Why does adding another network help in double DQN?

Question

What is the idea behind double DQN?

The target in double DQN is computed as follows

$$ Y_{t}^{\text {DoubleQ }} \equiv R_{t+1}+\gamma Q\left(S_{t+1}, \underset{a}{\operatorname{argmax}} Q\left(S_{t+1}, a ; \boldsymbol{\theta}_{t}\right) ; \boldsymbol{\theta}_{t}^{\prime}\right), $$ where

• $\boldsymbol{\theta}_{t}^{\prime}$ are the weights of the target network
• $\boldsymbol{\theta}_{t}$ are the weights of the online value network
• $\gamma$ is the discount factor

On the other hand, the target in DQN is computed as

$$Y_{t}^{\mathrm{DQN}} \equiv R_{t+1}+\gamma \max _{a} Q\left(S_{t+1}, a ; \boldsymbol{\theta}_{t}^{-}\right),$$ where $\boldsymbol{\theta}_{t}^{-}$ are the weights of the target network.

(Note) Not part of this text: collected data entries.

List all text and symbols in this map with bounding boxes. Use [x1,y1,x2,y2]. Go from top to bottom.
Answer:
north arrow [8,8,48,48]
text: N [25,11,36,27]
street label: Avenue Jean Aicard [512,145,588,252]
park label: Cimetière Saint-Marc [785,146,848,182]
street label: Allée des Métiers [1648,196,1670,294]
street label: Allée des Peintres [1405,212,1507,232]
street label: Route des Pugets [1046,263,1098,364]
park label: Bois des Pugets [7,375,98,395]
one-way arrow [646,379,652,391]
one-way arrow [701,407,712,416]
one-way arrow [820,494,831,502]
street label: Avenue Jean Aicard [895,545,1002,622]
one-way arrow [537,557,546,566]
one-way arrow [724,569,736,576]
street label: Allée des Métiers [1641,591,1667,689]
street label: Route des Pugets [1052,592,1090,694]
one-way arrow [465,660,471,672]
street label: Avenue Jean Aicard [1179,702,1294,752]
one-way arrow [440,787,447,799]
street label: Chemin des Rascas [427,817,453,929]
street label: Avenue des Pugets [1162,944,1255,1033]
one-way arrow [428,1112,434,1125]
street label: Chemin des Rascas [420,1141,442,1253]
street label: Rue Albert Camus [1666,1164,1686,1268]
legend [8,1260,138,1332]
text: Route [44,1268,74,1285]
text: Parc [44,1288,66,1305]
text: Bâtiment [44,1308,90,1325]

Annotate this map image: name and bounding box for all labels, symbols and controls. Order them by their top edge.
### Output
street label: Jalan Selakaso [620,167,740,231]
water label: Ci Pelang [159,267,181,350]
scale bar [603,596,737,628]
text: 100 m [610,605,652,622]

The target network for evaluating the action is updated using weights of the online network and the value fed to the target value is basically the old q value of the action.

Any ideas on how or why adding another network based on weights from the first network helps? Any example?

Answer 1

As the authors of this paper state it:

In $Q$-learning, the agent updates the value of executing an action in the current state, using the values of executing actions in a successive state. This procedure often results in an instability because the values change simultaneously on both sides of the update equation. A target network is a copy of the estimated value function that is held fixed to serve as a stable target for some number of steps.

If I remember it correctly, the main concern is that the network could end up in a positive feedback loop, making sufficient exploration of various action and state combinations less likely to occur, which could be detrimental to the learning task.